The meters will be installed within a quarter-mile of three public parking garages — Palm Avenue garage, Second Street garage at Whole Foods and the Ringling Boulevard garage across from the police department and sheriff’s office.

The theory behind placing meters near the garages is to encourage more people, especially downtown employees, to use the parking structures and leave the on-street spaces for diners and shoppers.

Metered parking is believed to increase turnover in those spaces, which allows consumers to more easily find an open spot.

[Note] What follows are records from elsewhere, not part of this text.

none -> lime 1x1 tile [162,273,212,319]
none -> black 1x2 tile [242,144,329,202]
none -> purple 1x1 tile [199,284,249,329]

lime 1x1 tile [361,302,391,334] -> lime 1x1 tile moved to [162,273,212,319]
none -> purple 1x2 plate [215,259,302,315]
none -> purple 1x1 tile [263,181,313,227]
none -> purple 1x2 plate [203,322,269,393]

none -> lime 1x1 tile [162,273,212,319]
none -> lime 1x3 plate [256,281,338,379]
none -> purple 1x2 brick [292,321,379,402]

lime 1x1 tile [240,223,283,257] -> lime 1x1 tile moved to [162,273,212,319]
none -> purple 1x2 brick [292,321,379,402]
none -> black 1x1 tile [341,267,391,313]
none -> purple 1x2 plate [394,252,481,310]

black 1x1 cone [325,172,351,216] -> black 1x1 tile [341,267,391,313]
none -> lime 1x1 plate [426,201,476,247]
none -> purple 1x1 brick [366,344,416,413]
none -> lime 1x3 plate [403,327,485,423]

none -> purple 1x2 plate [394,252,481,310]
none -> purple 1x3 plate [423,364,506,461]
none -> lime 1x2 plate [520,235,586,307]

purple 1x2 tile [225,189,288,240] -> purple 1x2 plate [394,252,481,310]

The commission will discuss next month how much to charge and how long a driver can park in a single space.

+ Two more candidates enter City Commission races

City Commissioner Dick Clapp now has an opponent in the spring election. Restaurateur Paul Caragiulo has announced that he will run for the District 2 commission seat.

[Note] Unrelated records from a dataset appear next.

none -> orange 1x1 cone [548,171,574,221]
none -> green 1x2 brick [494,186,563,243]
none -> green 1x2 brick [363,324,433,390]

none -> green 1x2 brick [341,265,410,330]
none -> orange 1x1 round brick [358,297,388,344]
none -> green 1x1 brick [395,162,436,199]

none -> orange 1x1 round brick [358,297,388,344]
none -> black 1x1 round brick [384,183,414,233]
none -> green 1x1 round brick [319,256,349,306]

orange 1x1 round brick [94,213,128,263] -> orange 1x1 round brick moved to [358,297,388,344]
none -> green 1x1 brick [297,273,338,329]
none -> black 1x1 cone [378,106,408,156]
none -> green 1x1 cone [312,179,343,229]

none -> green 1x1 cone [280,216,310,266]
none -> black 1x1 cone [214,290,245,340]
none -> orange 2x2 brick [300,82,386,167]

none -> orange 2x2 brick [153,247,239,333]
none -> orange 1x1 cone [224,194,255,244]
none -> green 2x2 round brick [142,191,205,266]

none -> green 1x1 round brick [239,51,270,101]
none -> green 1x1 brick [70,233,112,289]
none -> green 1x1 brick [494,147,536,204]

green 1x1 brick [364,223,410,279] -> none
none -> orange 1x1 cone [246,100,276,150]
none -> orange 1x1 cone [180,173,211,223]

Also joining entering a City Commission race is Diana Hamilton, who will run in District 3.

It’s the second City Commission campaign for each candidate.

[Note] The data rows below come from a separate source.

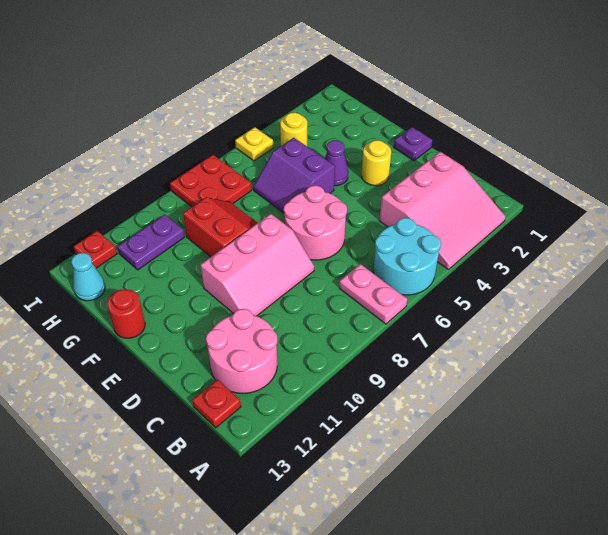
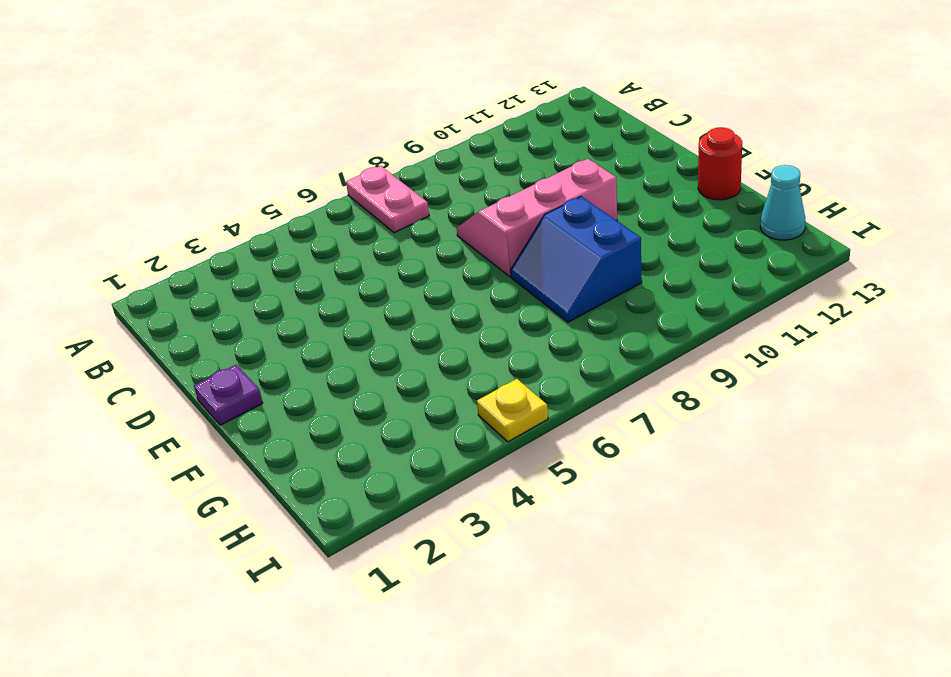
blue 2x2 slope [511,196,642,322] -> red 2x2 slope [183,197,257,257]
none -> pink 3x3 slope [379,152,506,270]
none -> cyan 2x2 round brick [374,218,441,295]
none -> pink 2x2 round brick [206,309,277,393]

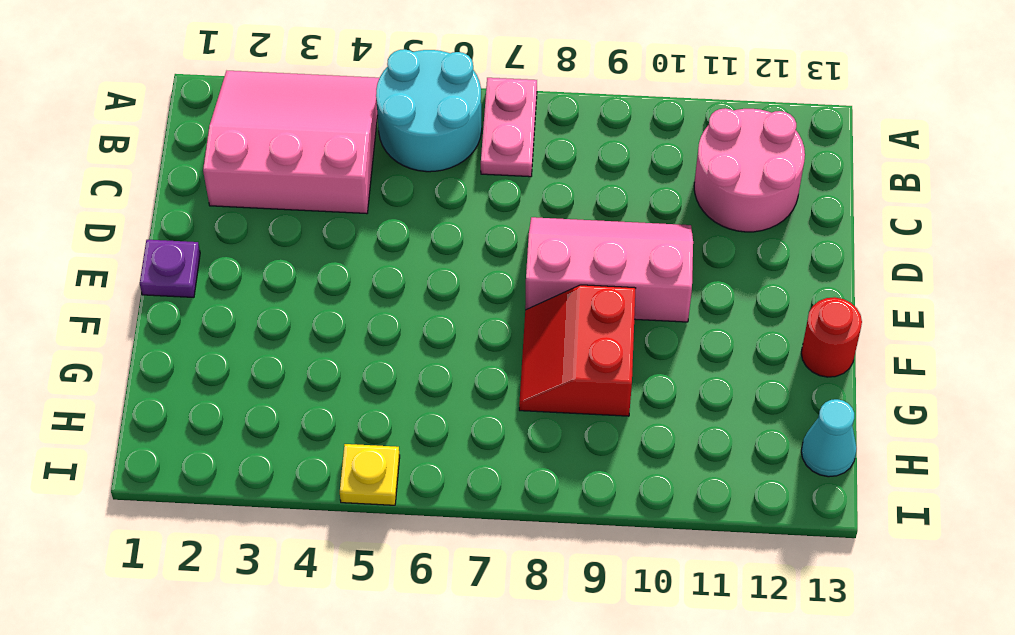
none -> red 1x1 plate [192,379,241,428]
none -> pink 2x2 round brick [284,186,347,260]
none -> yellow 1x1 round brick [362,140,391,186]

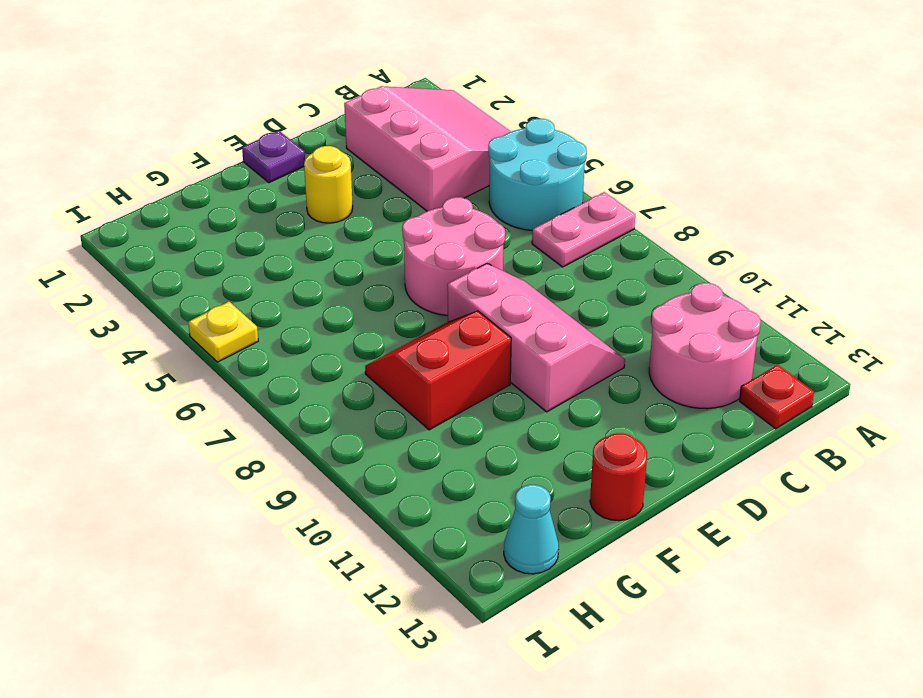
none -> purple 1x1 cone [325,140,348,186]
none -> purple 2x2 slope [253,138,335,213]
none -> yellow 1x1 round brick [280,113,307,146]

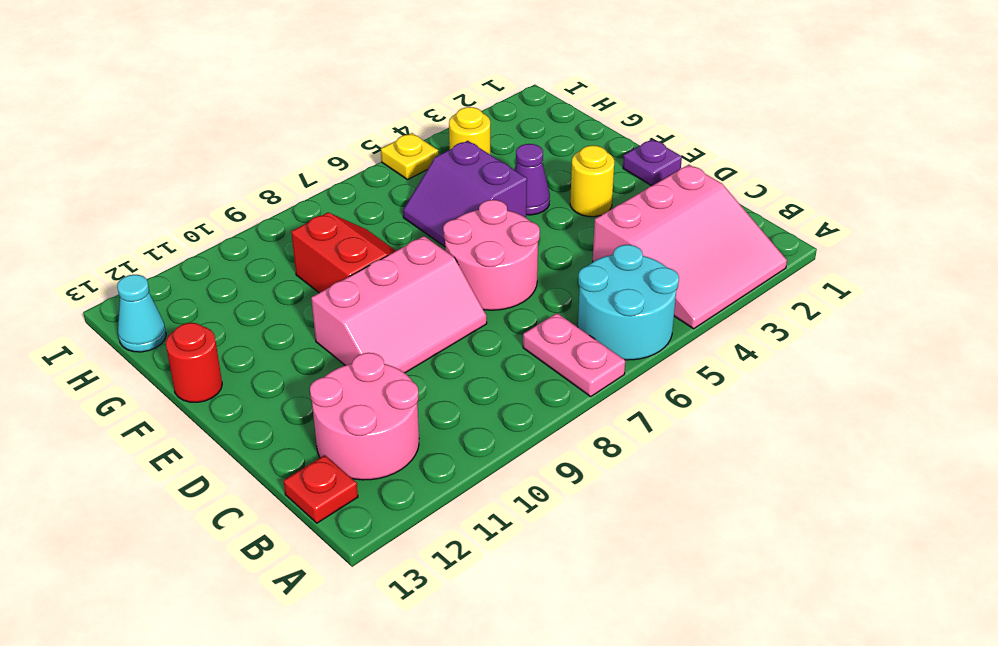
none -> red 2x2 plate [170,155,252,207]
none -> purple 1x2 plate [118,214,185,270]
none -> red 1x1 plate [73,231,117,268]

Caragiulo ran for one of two at-large seats in 2009. He lost in a runoff to Suzanne Atwell and Terry Turner.
Hamilton also tried for an at-large seat but lost that 2005 election.

“I want us to be more of a can-do government,” said Hamilton, a garden designer who lives in Laurel Park. “We say we’re open to business but make it hard for (businesses).”

She will face two other candidates, Shannon Snyder and Pete Theisen, who are running for the District 2 seat, which Mayor Kelly Kirschner is vacating.

Caragiulo is also running on a platform of improving business conditions in Sarasota.

“I want to make this place more attractive (to businesses),” he said. “It’s very complicated and cumbersome to get something done here.”

Since he last ran for commission, the Caragiulo family opened one new restaurant, Owen’s Fish Camp, and plans to open another one soon, Nancy’s Bar-B-Q.

+ Nine women arrested in prostitution sting
The Sarasota Police Department conducted an undercover prostitution sting Jan. 3 in Indian Beach/Sapphire Shores and other north Sarasota neighborhoods.
Nine suspected prostitutes, ranging in age from 22 to 52, were arrested.

+ Selby Five Points Park lights will be illuminated
With the flick of a switch, Selby Five Points Park will become the first known public park to be lit with color-changing LED lights.

An elaborate computerized lighting system will be draped in all of the park’s 26 trees, each of which will have 200 small lights in its canopy.

It will be lit for the first time at 7 p.m. Friday, Jan. 7.

The system is capable of creating 60 million different color tones, which will give the park the ability to feature different colors for different occasions, such as red, white and blue on the Fourth of July or red and green at Christmastime.

John Moran, the project coordinator for the Downtown Improvement District and Downtown Sarasota Alliance, helped secure the $81,000 in grants and contributions to fund the system’s purchase.

Meetings & agendas
Parks Advisory and Recreation Council
— 2:30 p.m. Thursday, Jan. 6, County Administration Center, 1660 Ringling Blvd.
County Commission
— 9 a.m. Tuesday, Jan. 11, Robert L. Anderson Administration Center, 4000 S. Tamiami Trail, Venice
Charter Review Committee
— 6 p.m. Tuesday, Jan. 11, City Hall, 1565 First St.
County Commission — 9 a.m. Wednesday, Jan. 12, County Administration Center, 1660 Ringling Blvd.